AC: There has been both in this campaign. Candidates or their representatives have been talking about their social policy platforms, what they want to do on the economic, political, educational or health fronts. But all of them also turn to their ethnic group or region to say such-and-such a region is my stronghold, such-and-such a community is my community. So there has been both in this election campaign.

JusticeInfo.Net: There was unrest during President Conde’s visit to the Forest region last weekend. Has there also been a “Dadis” factor hanging over this campaign?

AC: Yes, the Dadis factor has weighed in, because apart from the incumbent president, who is accused of blocking Dadis from running, all the other leaders that went to the Forest region used the Dadis case in the hope of winning support from Dadis’s community and Dadis’s supporters. Each one said they were in alliance with Dadis. There is even one party that signed a formal alliance with Dadis’s party.
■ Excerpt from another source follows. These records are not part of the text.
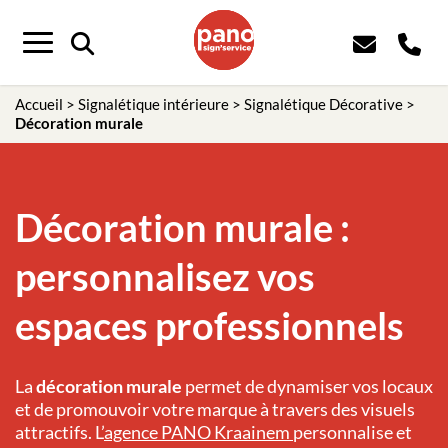
Panneau de gestion des cookies
Menu
Accueil
>
Signalétique intérieure
>
Signalétique Décorative
>
Décoration murale
Décoration murale :
personnalisez vos
espaces professionnels
La
décoration murale
permet de dynamiser vos locaux
et de promouvoir votre marque à travers des visuels
attractifs. L’
agence PANO Kraainem
personnalise et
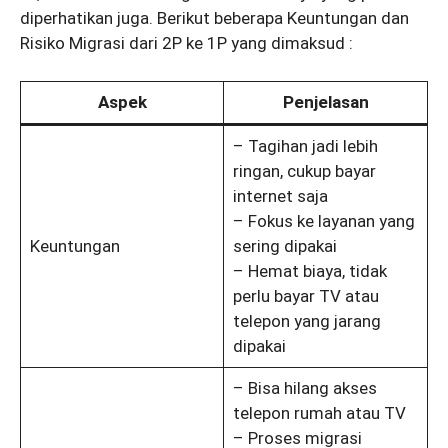
diperhatikan juga. Berikut beberapa Keuntungan dan
Risiko Migrasi dari 2P ke 1P yang dimaksud :
Aspek
Penjelasan
– Tagihan jadi lebih
ringan, cukup bayar
internet saja
– Fokus ke layanan yang
Keuntungan
sering dipakai
– Hemat biaya, tidak
perlu bayar TV atau
telepon yang jarang
dipakai
– Bisa hilang akses
telepon rumah atau TV
– Proses migrasi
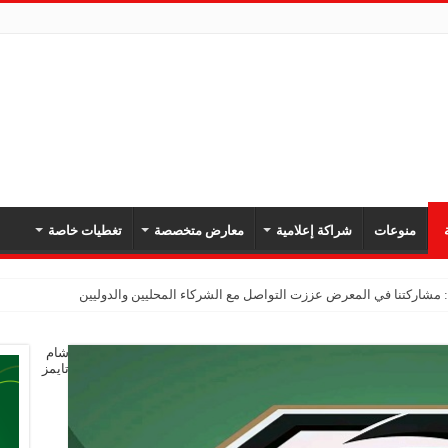
ة
منوعات
شراكة إعلامية
معارض متخصصة
تغطيات خاصة
شام
تايمز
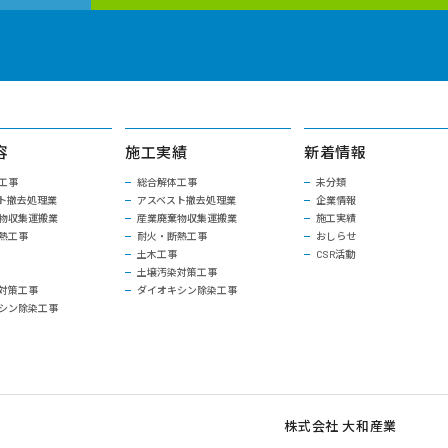
容
施工実績
新着情報
工事
総合解体工事
未分類
ト撤去処理業
アスベスト撤去処理業
企業情報
物収集運搬業
産業廃棄物収集運搬業
施工実績
熱工事
耐火・断熱工事
おしらせ
土木工事
CSR活動
土壌汚染対策工事
対策工事
ダイオキシン除染工事
シン除染工事
株式会社 大和産業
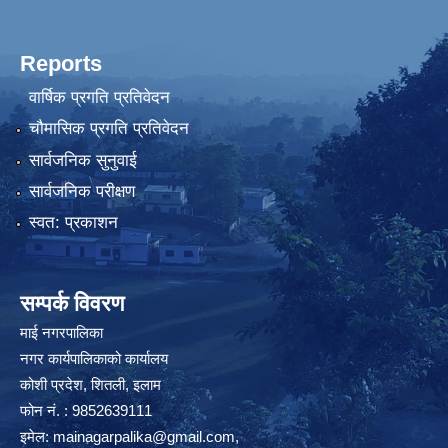
Reports
वार्षिक प्रगति प्रतिवेदन
चौमासिक प्रगति प्रतिवेदन
सार्वजनिक सुनुवाई
सार्वजनिक परीक्षण
स्वत: प्रकाशन
सम्पर्क विवरण
माई नगरपालिका
नगर कार्यपालिकाको कार्यालय
कोशी प्रदेश, शितली, इलाम
फोन नं. : 9852639111
इमेल:
mainagarpalika@gmail.com
,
JusticeInfo.Net: So opposition candidates say they are allied with Dadis or his party to get support from people in the Forest region, but Dadis is accused of serious crimes. Doesn’t that bother them?

AC: For the time being it doesn’t bother them. All’s fair in love and war, and they want first of all to win. Perhaps things will change afterwards, but for the moment, all eyes are set on the presidential seat. Now, what could be a problem is the acceptance of the results, because the political leaders all seem to be saying that if they lose, it’s because someone cheated.